Die Ausbildung von Atemschutzgeräte- und CSA-Trägern von BF und FF ist eine weitere Aufgabenstellung des Fachbereiches. Die Ausbildung unter Pressluftatemschutzgeräten und Regenerationsgeräten ist extrem praxisorientiert. Bewusst werden die Lehrgangsteilnehmer an die Grenzen der physischen und psychischen Belastbarkeit herangeführt. Zu diesem Zweck werden eine Atemschutzübungsanlage, ein Mehrfachübungsobjekt, Übungstreppenräume und ein Übungsboot (ehemaliges Binnenminensuchboot der Frauenlob-Klasse) genutzt.
Die Simulation und die Bewältigung von Atemschutznotfällen ist fester Bestandteil der Ausbildung. Zum Abschluss der Atemschutzgeräteträgerausbildung werden die Lehrgangsteilnehmer an den Fachbereich Brandschutz zur Heißausbildung übergeben.

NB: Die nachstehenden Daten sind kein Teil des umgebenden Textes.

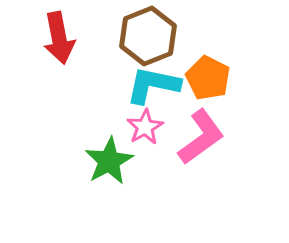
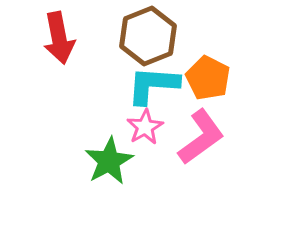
cyan L-shape: rotated 8 degrees counterclockwise
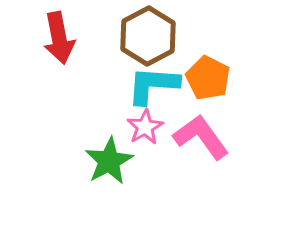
brown hexagon: rotated 6 degrees counterclockwise
pink L-shape: rotated 90 degrees counterclockwise
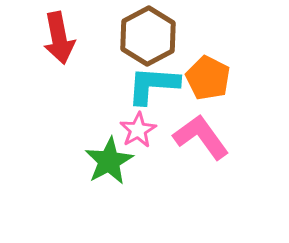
pink star: moved 7 px left, 3 px down
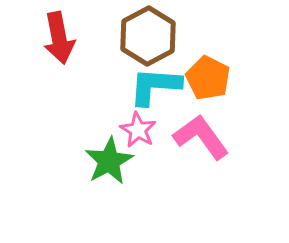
cyan L-shape: moved 2 px right, 1 px down
pink star: rotated 12 degrees counterclockwise
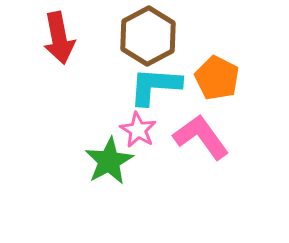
orange pentagon: moved 9 px right
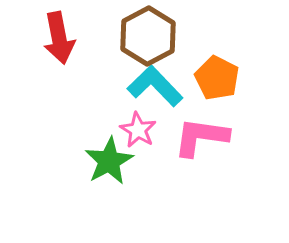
cyan L-shape: rotated 42 degrees clockwise
pink L-shape: rotated 46 degrees counterclockwise
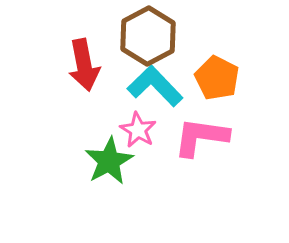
red arrow: moved 25 px right, 27 px down
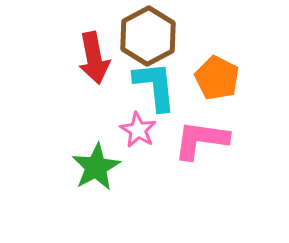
red arrow: moved 10 px right, 7 px up
cyan L-shape: rotated 38 degrees clockwise
pink L-shape: moved 3 px down
green star: moved 13 px left, 6 px down
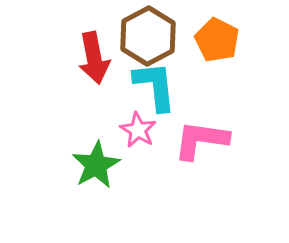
orange pentagon: moved 38 px up
green star: moved 2 px up
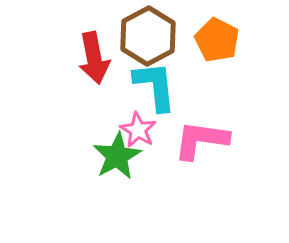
green star: moved 21 px right, 9 px up
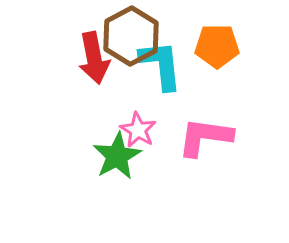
brown hexagon: moved 17 px left
orange pentagon: moved 6 px down; rotated 27 degrees counterclockwise
cyan L-shape: moved 6 px right, 21 px up
pink L-shape: moved 4 px right, 3 px up
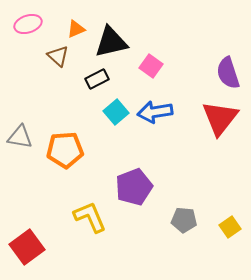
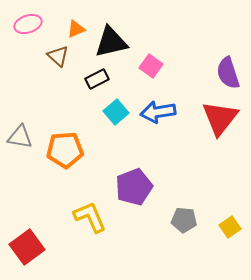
blue arrow: moved 3 px right
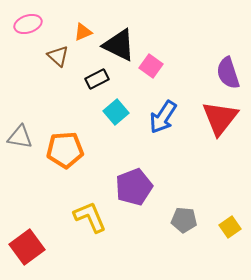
orange triangle: moved 7 px right, 3 px down
black triangle: moved 8 px right, 3 px down; rotated 39 degrees clockwise
blue arrow: moved 5 px right, 5 px down; rotated 48 degrees counterclockwise
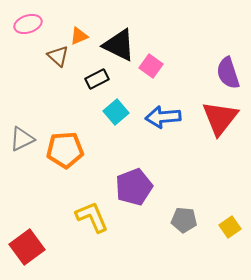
orange triangle: moved 4 px left, 4 px down
blue arrow: rotated 52 degrees clockwise
gray triangle: moved 2 px right, 2 px down; rotated 36 degrees counterclockwise
yellow L-shape: moved 2 px right
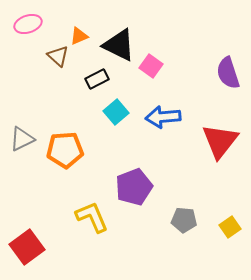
red triangle: moved 23 px down
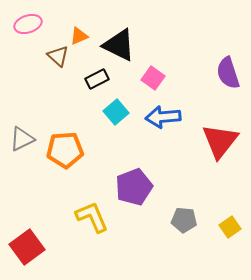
pink square: moved 2 px right, 12 px down
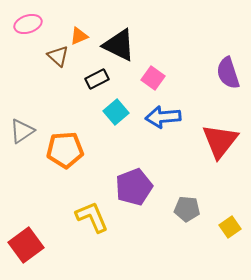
gray triangle: moved 8 px up; rotated 8 degrees counterclockwise
gray pentagon: moved 3 px right, 11 px up
red square: moved 1 px left, 2 px up
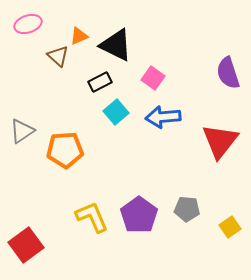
black triangle: moved 3 px left
black rectangle: moved 3 px right, 3 px down
purple pentagon: moved 5 px right, 28 px down; rotated 15 degrees counterclockwise
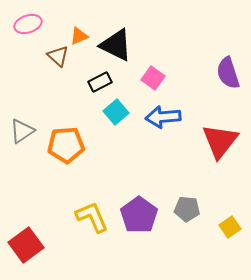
orange pentagon: moved 1 px right, 5 px up
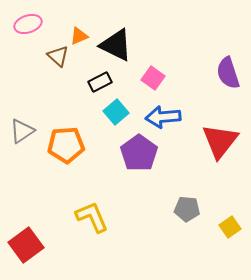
purple pentagon: moved 62 px up
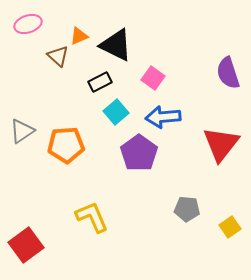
red triangle: moved 1 px right, 3 px down
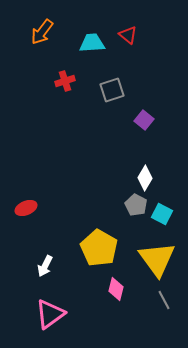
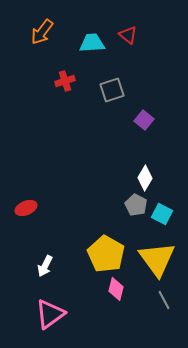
yellow pentagon: moved 7 px right, 6 px down
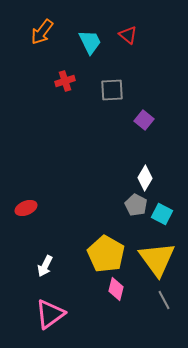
cyan trapezoid: moved 2 px left, 1 px up; rotated 68 degrees clockwise
gray square: rotated 15 degrees clockwise
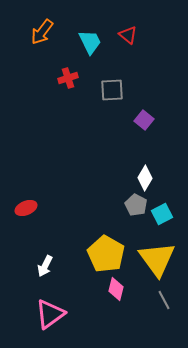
red cross: moved 3 px right, 3 px up
cyan square: rotated 35 degrees clockwise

Fortbildung ABC / Atemschutz

Zur Aufrechterhaltung des Wissenstandes an den Feuer- und Rettungswachen werden Fortbildungsseminare Atemschutz / ABC angeboten. Weiterhin werden durch den Fachbereich Wachausbilder Atemschutz / ABC ausgebildet, die im Rahmen des Multiplikatorensystems für eine kontinuierliche Fort- und Weiterbildung an den Feuer- und Rettungswachen verantwortlich sind.

Eine Besonderheit des Fachbereiches ist die Koordination und der Einsatz der MOBAS. Die Atemschutzübungsanlage ist in einen Sattelzug integriert und erlaubt es so, das jährlich erforderliche Atemschutztraining an den Standorten von BF und FF durchzuführen. Ca. 4000 Angehörige der Feuerwehr Hamburg und Angehörige von Werkfeuerwehren nutzen die MOBAS jährlich. Das Konzept der dezentralen Übungsanlage verringert die Ausfallzeiten für die Kräfte des Einsatzdienstes und führt parallel dazu zu einer Einsparung von Ressourcen. Darüber hinaus werden durch die MOBAS-Besatzung Neuerungen oder Änderungen, die den Atemschutz betreffen, an die Übungsteilnehmer vermittelt. 

Strahlenschutzseminare

Die FeuAK Hamburg ist eine zertifizierte Ausbildungsstätte für die Durchführung von Strahlenschutzlehrgängen für Führungskräfte der Feuerwehr. Unter Mitwirkung von externen Dozenten gestaltet der Fachbereich das Seminar zum Erwerb der Fachkunde im Strahlenschutz nach Strahlenschutzverordnung

Mobile Atemschutzübungsanlage (MOBAS)
Eine Besonderheit des Fachbereiches ist die Koordination und der Einsatz der MOBAS. Die Atemschutzübungsanlage ist in einen Sattelzug integriert und erlaubt es so, das jährlich erforderliche Atemschutztraining an den Standorten von BF und FF durchzuführen. Ca. 4000 Angehörige der Feuerwehr Hamburg und Angehörige von Werkfeuerwehren nutzen die MOBAS jährlich. Das Konzept der dezentralen Übungsanlage verringert die Ausfallzeiten für die Kräfte des Einsatzdienstes und führt parallel dazu zu einer Einsparung von Ressourcen. Darüber hinaus werden durch die MOBAS-Besatzung Neuerungen oder Änderungen, die den Atemschutz betreffen, an die Übungsteilnehmer vermittelt.